At a certain stage in your career, the signal-to-noise ratio changes for useful new information that you come across.

Recently there’s been an influx of new material coming so hot and fast that it’s like drinking from a firehose. A lot of it is low quality, and probably fueled by the suggestion that every developer should have their own blog.

While I think this suggestion can be useful for personal growth, the typical Medium article now focuses on framework comparisons like (React v. Vue v. Angular) and otherwise unremarkable nuances that aim to build the author’s brand, rather than deliver meaningful and useful content.

Selling Ourselves Short

This brand-building as market differentiator seems to be a core driving-factor behind the noise, and is something that is negatively affecting the developer ecosphere.

This is not just limited to blogging, as it is also affecting conference topics and material, leading to roughly three approaches:

  1. A researcher in a specific and relevant field, presenting findings that will be useful to the industry at large.

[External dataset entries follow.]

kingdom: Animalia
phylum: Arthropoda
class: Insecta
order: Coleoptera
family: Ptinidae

  2. An experienced developer presenting knowledge learned from data-driven trials in production.

  3. A developer with a very basic understanding of some entry-level material, who feels it would make a decent first presentation.

To be clear, I am not trying to be dismissive of those trying to get their feet wet and starting out on the conference circuit.

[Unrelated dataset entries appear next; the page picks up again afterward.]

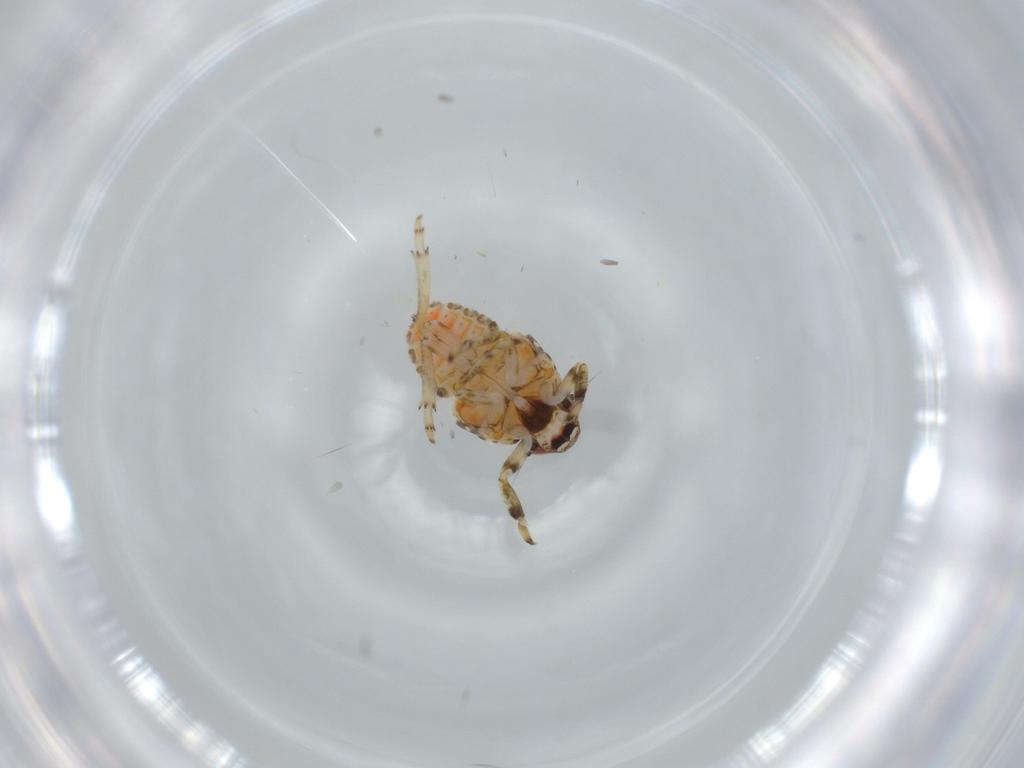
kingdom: Animalia
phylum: Arthropoda
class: Insecta
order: Hemiptera
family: Issidae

My main argument is that the drive to build a personal brand is leading otherwise unprepared or inexperienced folk to present content that is inherently valueless, in order to get noticed.

Competitive Signaling

So why are developers being forced to develop content-as-value-proposition in order to get ahead?

Market saturation is the most likely culprit, as Software Development has become a lucrative field with far lower barriers to entry than other similarly compensated roles.

More developers in the market means more competition, with more reasons to be disqualified from a hiring round if there are more impressive candidates available.

Having an active GitHub, blog, other side projects, and conference talks under your belt—along with being at least a senior engineer—have become the new unmentioned-but-heavily-implied résumé credentials.

Gaining a foothold as a junior developer becomes harder every year, and it is understandable that a certain amount of attention-seeking is necessary in order to establish oneself in an increasingly hostile playing field.

Finding a Balance

So how does someone do this in an environment that establishes walled-gardens with for-profit motives, based on substandard marketing fluff?

Ignore Your Brand for Now

Seriously. Branding based on weak content is just weak branding.

If your goal is to become a “thought-leader” or influencer, work on creating content that will do just that. Your brand will follow.

Take Back Your Content

Medium may provide a easy platform for self-marketing due to increased exposure, but it also implicitly encourages the type of click-bait content that increases readership.

Consider setting up a home-grown blog instead. Easily done with Google Pages, Gitlab Pages, Netlify, Ghost, Wordpress, or just about a hundred other similar blogging platforms currently available.

As Scott Hanselman says, it’s important to “Own Your Words”.

Write About What You’ve Learned

The best content by far is useful content, which means anything that took you a little while to figure out, that might assist others in future.

Share It With the Wider Community

While aggregators for independent content are not as plentiful, consider building your following through Twitter, and sharing links to your content when you write or produce something new.

There are also many people who use RSS, so include a syndicated feed if you have time.

Keep It Simple

Aim to share meaningful and useful lessons, regardless of expertise level, and the rest will follow.